== Source records ==
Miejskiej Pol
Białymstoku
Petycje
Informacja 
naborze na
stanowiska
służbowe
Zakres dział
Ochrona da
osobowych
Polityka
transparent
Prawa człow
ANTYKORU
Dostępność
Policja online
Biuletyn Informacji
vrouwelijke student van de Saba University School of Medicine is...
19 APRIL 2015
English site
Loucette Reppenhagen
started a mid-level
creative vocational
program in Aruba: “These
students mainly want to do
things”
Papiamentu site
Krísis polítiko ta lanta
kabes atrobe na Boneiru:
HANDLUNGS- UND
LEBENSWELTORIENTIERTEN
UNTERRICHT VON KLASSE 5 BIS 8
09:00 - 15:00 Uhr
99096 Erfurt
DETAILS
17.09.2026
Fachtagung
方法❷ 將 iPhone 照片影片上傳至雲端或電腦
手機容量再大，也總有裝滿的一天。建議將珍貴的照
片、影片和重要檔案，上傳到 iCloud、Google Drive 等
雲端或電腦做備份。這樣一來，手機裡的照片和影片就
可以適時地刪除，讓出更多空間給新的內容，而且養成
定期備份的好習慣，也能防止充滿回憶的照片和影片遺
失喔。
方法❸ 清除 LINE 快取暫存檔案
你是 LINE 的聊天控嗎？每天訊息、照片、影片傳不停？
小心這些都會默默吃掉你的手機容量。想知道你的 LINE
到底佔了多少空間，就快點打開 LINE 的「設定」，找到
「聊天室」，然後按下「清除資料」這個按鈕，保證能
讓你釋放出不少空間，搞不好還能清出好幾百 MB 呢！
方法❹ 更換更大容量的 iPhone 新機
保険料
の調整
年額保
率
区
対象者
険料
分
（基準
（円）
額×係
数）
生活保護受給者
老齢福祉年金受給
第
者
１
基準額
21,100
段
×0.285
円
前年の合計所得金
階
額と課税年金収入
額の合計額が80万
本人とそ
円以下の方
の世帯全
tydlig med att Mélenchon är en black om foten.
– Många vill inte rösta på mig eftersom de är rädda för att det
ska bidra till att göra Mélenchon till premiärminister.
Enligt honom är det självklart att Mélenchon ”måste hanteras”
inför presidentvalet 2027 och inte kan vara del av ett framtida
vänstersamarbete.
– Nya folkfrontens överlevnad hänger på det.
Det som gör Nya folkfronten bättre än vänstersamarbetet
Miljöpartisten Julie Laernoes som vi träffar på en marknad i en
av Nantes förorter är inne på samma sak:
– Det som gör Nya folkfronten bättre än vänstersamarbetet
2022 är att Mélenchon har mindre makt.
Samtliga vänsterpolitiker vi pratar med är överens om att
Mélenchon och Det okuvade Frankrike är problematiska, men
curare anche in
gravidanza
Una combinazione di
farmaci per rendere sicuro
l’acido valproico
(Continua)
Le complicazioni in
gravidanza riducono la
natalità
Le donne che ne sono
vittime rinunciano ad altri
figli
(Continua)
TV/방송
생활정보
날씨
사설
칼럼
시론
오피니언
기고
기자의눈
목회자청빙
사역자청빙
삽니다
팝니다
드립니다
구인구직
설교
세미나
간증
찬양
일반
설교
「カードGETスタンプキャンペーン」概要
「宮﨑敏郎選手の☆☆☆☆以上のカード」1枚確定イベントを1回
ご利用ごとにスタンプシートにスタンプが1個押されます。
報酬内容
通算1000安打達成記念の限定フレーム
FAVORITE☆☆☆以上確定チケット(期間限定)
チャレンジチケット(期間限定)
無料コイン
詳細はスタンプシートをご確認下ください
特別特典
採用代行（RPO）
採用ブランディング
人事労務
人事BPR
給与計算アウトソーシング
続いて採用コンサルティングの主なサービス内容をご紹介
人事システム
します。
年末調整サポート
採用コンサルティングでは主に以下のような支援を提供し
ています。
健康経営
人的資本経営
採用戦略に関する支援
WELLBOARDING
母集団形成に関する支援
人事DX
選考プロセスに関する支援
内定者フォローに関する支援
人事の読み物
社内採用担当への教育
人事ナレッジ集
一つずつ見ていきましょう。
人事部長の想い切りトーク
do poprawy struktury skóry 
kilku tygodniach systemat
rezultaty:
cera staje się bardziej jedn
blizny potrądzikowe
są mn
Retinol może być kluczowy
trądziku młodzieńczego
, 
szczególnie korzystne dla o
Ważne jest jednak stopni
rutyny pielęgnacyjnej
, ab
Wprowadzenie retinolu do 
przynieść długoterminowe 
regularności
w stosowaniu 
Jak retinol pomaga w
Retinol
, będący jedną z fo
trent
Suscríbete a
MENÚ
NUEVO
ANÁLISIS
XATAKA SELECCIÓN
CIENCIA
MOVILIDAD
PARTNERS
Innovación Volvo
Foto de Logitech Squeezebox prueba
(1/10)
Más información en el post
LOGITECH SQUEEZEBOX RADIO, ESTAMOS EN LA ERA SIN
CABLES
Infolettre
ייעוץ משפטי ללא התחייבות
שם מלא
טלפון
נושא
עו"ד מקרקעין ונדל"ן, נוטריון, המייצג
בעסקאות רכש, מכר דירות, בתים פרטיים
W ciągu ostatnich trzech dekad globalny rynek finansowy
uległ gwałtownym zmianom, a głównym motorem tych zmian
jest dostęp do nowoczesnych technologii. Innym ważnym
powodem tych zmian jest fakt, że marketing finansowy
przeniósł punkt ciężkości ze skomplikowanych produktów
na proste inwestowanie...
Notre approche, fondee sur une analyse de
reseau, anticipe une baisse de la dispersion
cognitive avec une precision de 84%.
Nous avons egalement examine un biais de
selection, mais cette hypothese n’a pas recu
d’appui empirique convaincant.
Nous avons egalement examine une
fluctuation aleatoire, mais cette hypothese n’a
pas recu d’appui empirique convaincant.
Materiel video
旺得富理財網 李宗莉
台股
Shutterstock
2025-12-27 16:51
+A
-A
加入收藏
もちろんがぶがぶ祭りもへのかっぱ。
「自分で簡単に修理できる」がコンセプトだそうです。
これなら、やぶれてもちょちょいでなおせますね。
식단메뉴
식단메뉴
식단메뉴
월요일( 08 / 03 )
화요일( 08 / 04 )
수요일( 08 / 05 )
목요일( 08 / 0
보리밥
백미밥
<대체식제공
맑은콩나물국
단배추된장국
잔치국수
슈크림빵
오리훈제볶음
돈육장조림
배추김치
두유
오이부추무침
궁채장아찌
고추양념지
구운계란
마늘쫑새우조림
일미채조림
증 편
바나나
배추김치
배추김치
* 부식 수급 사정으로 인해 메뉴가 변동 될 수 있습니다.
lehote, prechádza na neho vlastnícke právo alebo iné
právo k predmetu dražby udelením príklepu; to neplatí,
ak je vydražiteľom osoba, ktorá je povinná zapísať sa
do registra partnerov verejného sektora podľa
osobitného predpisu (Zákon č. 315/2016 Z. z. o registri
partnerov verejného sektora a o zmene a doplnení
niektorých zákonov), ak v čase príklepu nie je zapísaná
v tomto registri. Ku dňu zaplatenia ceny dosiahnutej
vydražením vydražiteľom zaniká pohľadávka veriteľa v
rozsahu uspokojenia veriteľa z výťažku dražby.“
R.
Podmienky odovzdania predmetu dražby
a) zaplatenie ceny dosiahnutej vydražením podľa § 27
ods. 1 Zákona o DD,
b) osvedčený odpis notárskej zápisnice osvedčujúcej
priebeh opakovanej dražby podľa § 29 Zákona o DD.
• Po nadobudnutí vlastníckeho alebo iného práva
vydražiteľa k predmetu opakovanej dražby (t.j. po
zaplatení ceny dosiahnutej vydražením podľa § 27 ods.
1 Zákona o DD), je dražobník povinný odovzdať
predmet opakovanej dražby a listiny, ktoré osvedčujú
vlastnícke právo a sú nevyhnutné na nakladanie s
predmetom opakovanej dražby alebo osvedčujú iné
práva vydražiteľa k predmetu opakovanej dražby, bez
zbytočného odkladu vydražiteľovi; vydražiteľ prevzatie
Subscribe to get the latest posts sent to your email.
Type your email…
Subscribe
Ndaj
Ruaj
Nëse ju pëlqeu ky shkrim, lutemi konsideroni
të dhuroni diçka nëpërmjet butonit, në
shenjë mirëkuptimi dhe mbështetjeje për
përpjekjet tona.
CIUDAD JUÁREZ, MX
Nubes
===
- **Instructions for the task**:
Using the entries shown above, reproduce verbatim the lines from the line bearing "Foto de Logitech Squeezebox prueba" to the line bearing "právo k predmetu", inclusive.

- **Response to the exercise**:
Foto de Logitech Squeezebox prueba
(1/10)
Más información en el post
LOGITECH SQUEEZEBOX RADIO, ESTAMOS EN LA ERA SIN
CABLES
Infolettre
ייעוץ משפטי ללא התחייבות
שם מלא
טלפון
נושא
עו"ד מקרקעין ונדל"ן, נוטריון, המייצג
בעסקאות רכש, מכר דירות, בתים פרטיים
W ciągu ostatnich trzech dekad globalny rynek finansowy
uległ gwałtownym zmianom, a głównym motorem tych zmian
jest dostęp do nowoczesnych technologii. Innym ważnym
powodem tych zmian jest fakt, że marketing finansowy
przeniósł punkt ciężkości ze skomplikowanych produktów
na proste inwestowanie...
Notre approche, fondee sur une analyse de
reseau, anticipe une baisse de la dispersion
cognitive avec une precision de 84%.
Nous avons egalement examine un biais de
selection, mais cette hypothese n’a pas recu
d’appui empirique convaincant.
Nous avons egalement examine une
fluctuation aleatoire, mais cette hypothese n’a
pas recu d’appui empirique convaincant.
Materiel video
旺得富理財網 李宗莉
台股
Shutterstock
2025-12-27 16:51
+A
-A
加入收藏
もちろんがぶがぶ祭りもへのかっぱ。
「自分で簡単に修理できる」がコンセプトだそうです。
これなら、やぶれてもちょちょいでなおせますね。
식단메뉴
식단메뉴
식단메뉴
월요일( 08 / 03 )
화요일( 08 / 04 )
수요일( 08 / 05 )
목요일( 08 / 0
보리밥
백미밥
<대체식제공
맑은콩나물국
단배추된장국
잔치국수
슈크림빵
오리훈제볶음
돈육장조림
배추김치
두유
오이부추무침
궁채장아찌
고추양념지
구운계란
마늘쫑새우조림
일미채조림
증 편
바나나
배추김치
배추김치
* 부식 수급 사정으로 인해 메뉴가 변동 될 수 있습니다.
lehote, prechádza na neho vlastnícke právo alebo iné
právo k predmetu dražby udelením príklepu; to neplatí,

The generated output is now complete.